Isolating performance issues or tracing web traffic problems can be a challenge. Modern browsers have excellent developer tools and 3rd party tools like Fiddler are also great for this job, but they only give you so much information. Sometimes you want to get more in-depth information around the request processing times, or the configuration variables on the server.

Whilst the browser developer tools ("F12 tools") are getting better and better with each release of browsers now, there is still a class of problem which can't be solved by these client-side tools. In the case where a change to a web page might increase the page load performance by a few hundred milliseconds, but under heavy load has the potential to totally incapacitate your entire website, a tool like Glimpse is an excellent way to identify the performance information of the specific page or area where you are currently working.

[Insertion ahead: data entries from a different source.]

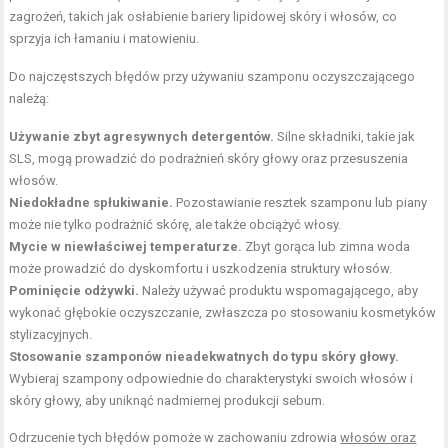
zagrożeń, takich jak osłabienie bariery lipidowej skóry i włosów, co
sprzyja ich łamaniu i matowieniu.
Do najczęstszych błędów przy używaniu szamponu oczyszczającego
należą:
Używanie zbyt agresywnych detergentów.
Silne składniki, takie jak
SLS, mogą prowadzić do podrażnień skóry głowy oraz przesuszenia
włosów.
Niedokładne spłukiwanie.
Pozostawianie resztek szamponu lub piany
może nie tylko podrażnić skórę, ale także obciążyć włosy.
Mycie w niewłaściwej temperaturze.
Zbyt gorąca lub zimna woda
może prowadzić do dyskomfortu i uszkodzenia struktury włosów.
Pominięcie odżywki.
Należy używać produktu wspomagającego, aby
wykonać głębokie oczyszczanie, zwłaszcza po stosowaniu kosmetyków
stylizacyjnych.
Stosowanie szamponów nieadekwatnych do typu skóry głowy.
Wybieraj szampony odpowiednie do charakterystyki swoich włosów i
skóry głowy, aby uniknąć nadmiernej produkcji sebum.
Odrzucenie tych błędów pomoże w zachowaniu zdrowia
włosów oraz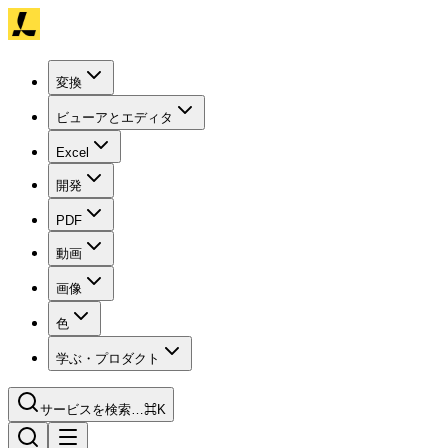
変換
ビューアとエディタ
Excel
開発
PDF
動画
画像
色
学ぶ・プロダクト
サービスを検索…
⌘K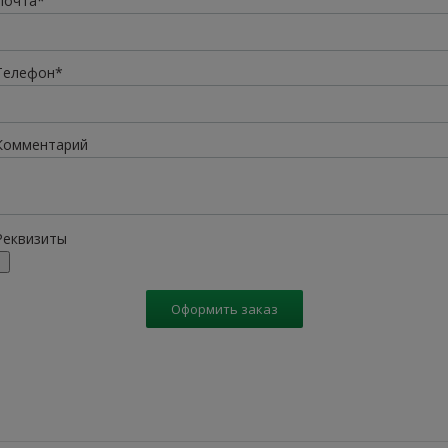
Почта*
Телефон*
Комментарий
Реквизиты
Оформить заказ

Glimpse (http://getglimpse.com/) is an indispensable tool and it fits right into the problem space explained above. It (optionally) displays itself as a browser popup area at the base of every page and shows various statistics about page load times, database accesses, queries and other useful web request pipeline information. There are a number of additional plugins to enhance the detail in specific areas such as specialised databases, content management systems and routing libraries.

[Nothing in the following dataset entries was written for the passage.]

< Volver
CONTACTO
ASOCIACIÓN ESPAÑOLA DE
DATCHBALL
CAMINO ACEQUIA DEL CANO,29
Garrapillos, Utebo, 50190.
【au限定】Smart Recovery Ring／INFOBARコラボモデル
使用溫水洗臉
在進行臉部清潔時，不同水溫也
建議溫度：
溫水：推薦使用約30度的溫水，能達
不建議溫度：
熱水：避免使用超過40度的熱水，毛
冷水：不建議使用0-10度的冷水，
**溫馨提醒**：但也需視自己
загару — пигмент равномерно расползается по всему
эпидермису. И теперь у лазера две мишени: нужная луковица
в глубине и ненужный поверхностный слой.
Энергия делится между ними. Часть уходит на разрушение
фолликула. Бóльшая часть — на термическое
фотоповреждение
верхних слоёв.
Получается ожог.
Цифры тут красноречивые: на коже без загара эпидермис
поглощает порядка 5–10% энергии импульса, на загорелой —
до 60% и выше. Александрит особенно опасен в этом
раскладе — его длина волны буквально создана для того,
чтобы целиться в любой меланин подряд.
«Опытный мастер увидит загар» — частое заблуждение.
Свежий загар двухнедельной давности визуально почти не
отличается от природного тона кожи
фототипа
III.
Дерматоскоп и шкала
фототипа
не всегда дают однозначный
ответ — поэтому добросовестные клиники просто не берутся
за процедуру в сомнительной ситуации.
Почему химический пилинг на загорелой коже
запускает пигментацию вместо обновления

As with all the other tools I've been describing Glimpse is installed by way of a NuGet package (the other four are optional extensions).

Install-Package Glimpse
Install-Package Glimpse.AspNet
Install-Package Glimpse.Mvc5
Install-Package Glimpse.EF6
Install-Package Glimpse-Knockout

To enable Glimpse either follow the instructions on the web page that was displayed when you installed the packages, or go to ~/Glimpse.axd and follow the presented directions.

Glimpse-ing into the mind of the machine...

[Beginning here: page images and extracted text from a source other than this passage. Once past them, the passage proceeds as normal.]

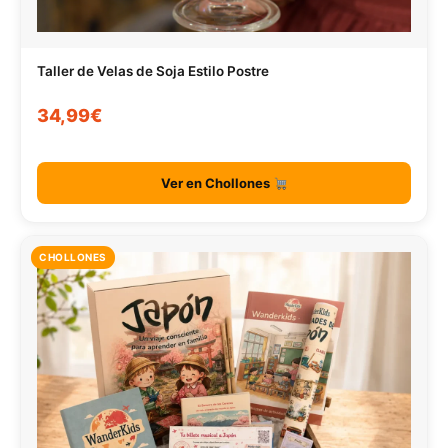
Taller de Velas de Soja Estilo Postre
34,99€
Ver en Chollones
CHOLLONES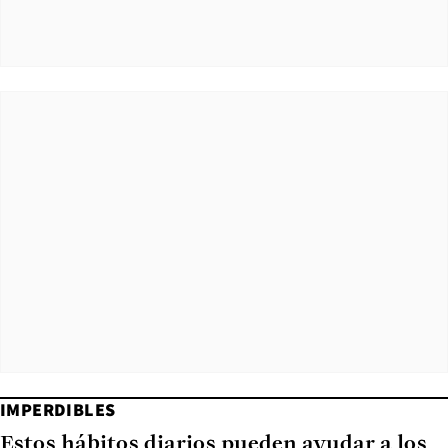
IMPERDIBLES
Estos hábitos diarios pueden ayudar a los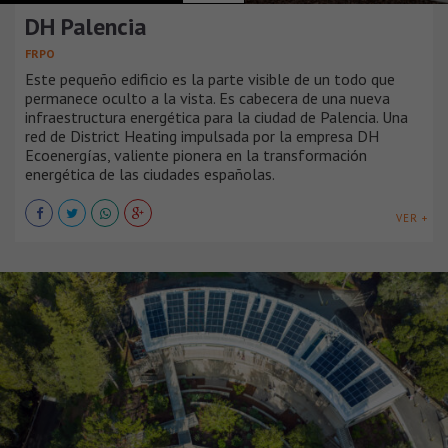
DH Palencia
FRPO
Este pequeño edificio es la parte visible de un todo que
permanece oculto a la vista. Es cabecera de una nueva
infraestructura energética para la ciudad de Palencia. Una
red de District Heating impulsada por la empresa DH
Ecoenergías, valiente pionera en la transformación
energética de las ciudades españolas.
VER +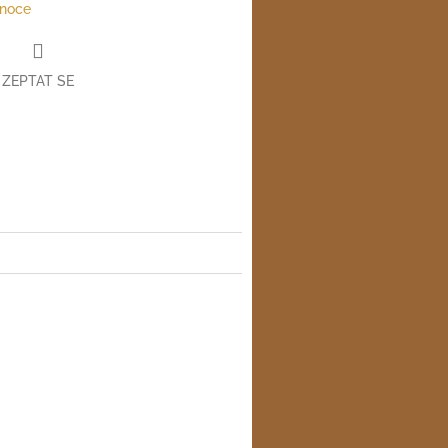
noce
ZEPTAT SE
ter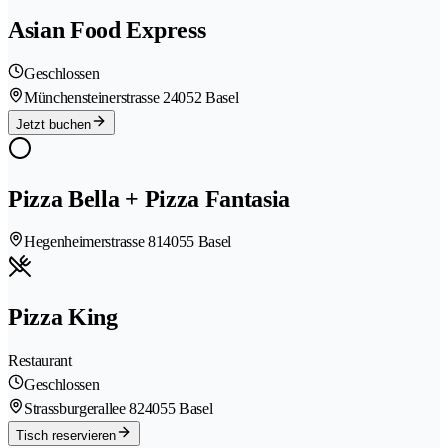
Asian Food Express
Geschlossen
Münchensteinerstrasse 2
4052 Basel
Jetzt buchen
Pizza Bella + Pizza Fantasia
Hegenheimerstrasse 81
4055 Basel
Pizza King
Restaurant
Geschlossen
Strassburgerallee 82
4055 Basel
Tisch reservieren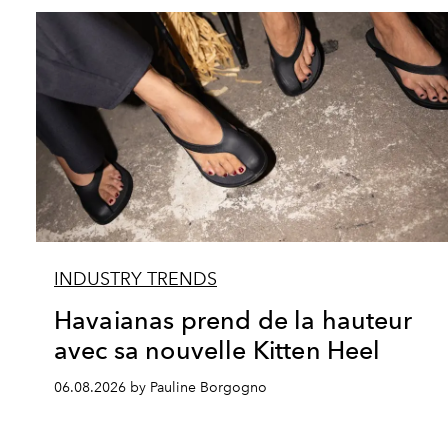
INDUSTRY TRENDS
Havaianas prend de la hauteur
avec sa nouvelle Kitten Heel
06.08.2026 by Pauline Borgogno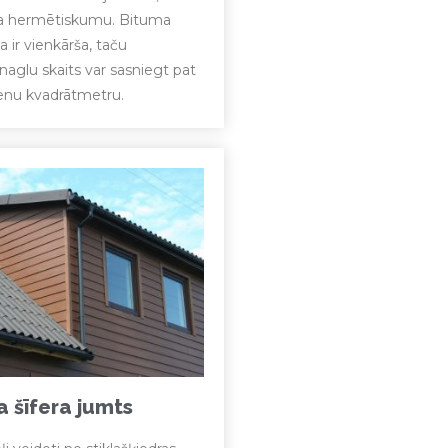
a hermētiskumu. Bituma
a ir vienkārša, taču
o naglu skaits var sasniegt pat
enu kvadrātmetru.
 šīfera jumts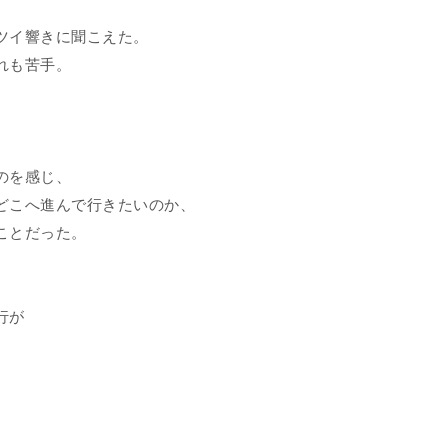
ツイ響きに聞こえた。
れも苦手。
。
のを感じ、
どこへ進んで行きたいのか、
ことだった。
行が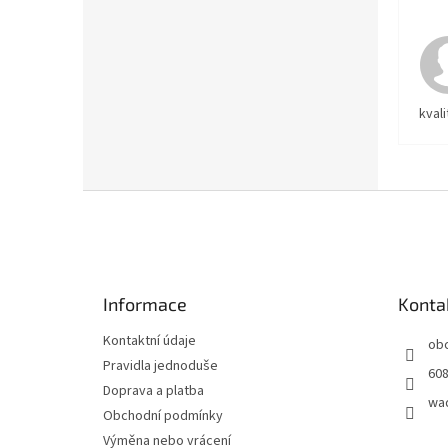
kvali
Z
á
p
a
t
Informace
Konta
í
Kontaktní údaje
ob
Pravidla jednoduše
608
Doprava a platba
wa
Obchodní podmínky
Výměna nebo vrácení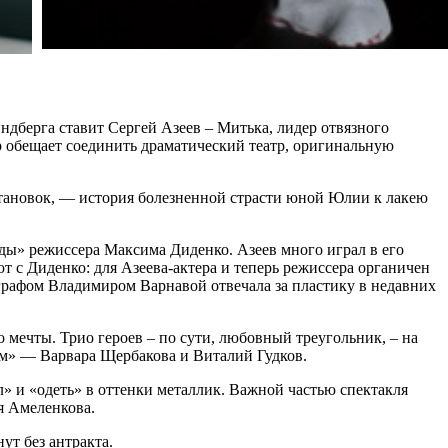
дберга ставит Сергей Азеев – Митька, лидер отвязного
р обещает соединить драматический театр, оригинальную
становок, — история болезненной страсти юной Юлии к лакею
ы» режиссера Максима Диденко. Азеев много играл в его
т с Диденко: для Азеева-актера и теперь режиссера органичен
ографом Владимиром Варнавой отвечала за пластику в недавних
 мечты. Трио героев – по сути, любовный треугольник, – на
ом» — Варвара Щербакова и Виталий Гудков.
 и «одеть» в оттенки металлик. Важной частью спектакля
я Амеленкова.
ут без антракта.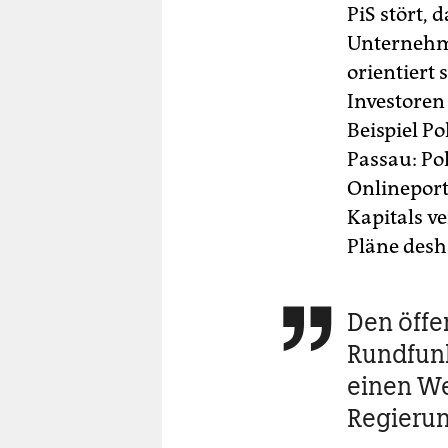
PiS stört,
Unternehme
orientiert 
Investoren
Beispiel P
Passau: Po
Onlineport
Kapitals ve
Pläne desh
Den öffe

Rundfunk
einen We
Regieru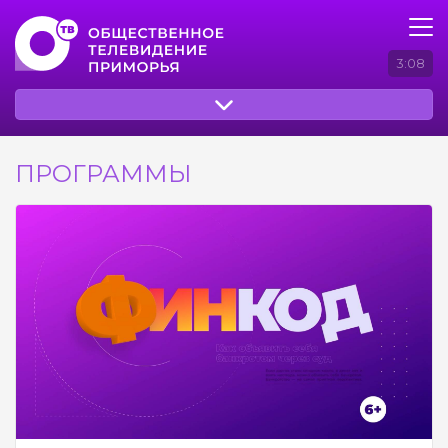
3:08
ПРОГРАММЫ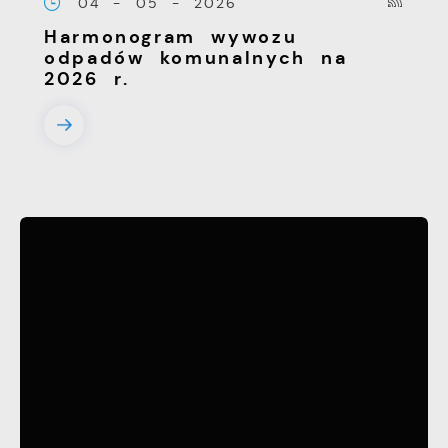
04 - 05 - 2026
Harmonogram wywozu
odpadów komunalnych na
2026 r.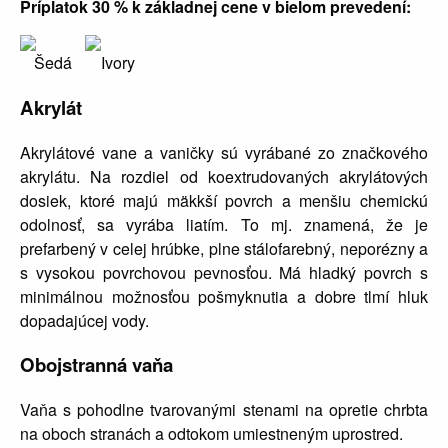
Príplatok 30 % k základnej cene v bielom prevedení:
Šedá
Ivory
Akrylát
Akrylátové vane a vaničky sú vyrábané zo značkového
akrylátu. Na rozdiel od koextrudovaných akrylátových
dosiek, ktoré majú mäkkší povrch a menšiu chemickú
odolnosť, sa vyrába liatím. To mj. znamená, že je
prefarbený v celej hrúbke, plne stálofarebný, neporézny a
s vysokou povrchovou pevnosťou. Má hladký povrch s
minimálnou možnosťou pošmyknutia a dobre tlmí hluk
dopadajúcej vody.
Obojstranná vaňa
Vaňa s pohodlne tvarovanými stenami na opretie chrbta
na oboch stranách a odtokom umiestneným uprostred.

The initial view of Glimpse in action will be a toolbar-style information block something similar to the following one displayed at the base of your page. As you navigate around your ASP.NET website this info-bar will automatically update to display information about the HTTP request, Server activities, MVC controller load times and any AJAX calls and timings.

Once you've found the page you're interested in, or are working on, you can get more detailed information on the three main areas (HTTP,HOST,AJAX) by hovering your mouse over them. When you do this a more detailed information pane will pop up and display a breakdown of the page load timings.

Detailed View

Glimpse will break this down into quite detailed sections of information, and if your MVC Controller makes database calls you'll even get a breakdown of how many calls and how long they took.

In the example above you can see that there were 3 database queries which each took around 50-60ms and that the view took 126ms to render. This isn't a particularly good example as there isn't a glaring problem to look at. Often you'll see situations where there's a huge time spent in one area (Render, or Query) and you can start digging into that area to try and optimise the page.

Super Detailed View

The final area of Glimpse is the detailed view. This is accessed by clicking on the "g" at the right of the original Glimpse info-bar. As you can see from the example below there is a huge amount of information available at your fingertips ranging from the web.config configuration settings, through to server-side model binding information, loaded modules, MVC routes and even client-side SPA binding information.

In Summary

Glimpse is a very easy tool to get started with, and it offers a valuable insight into the inner workings of your ASP.NET website. It's one of those tools that way more people should know about and be using to help diagnose those tricky performance-related issues when developing MVC websites. I'd strongly urge anyone who's working on .NET websites to check it out.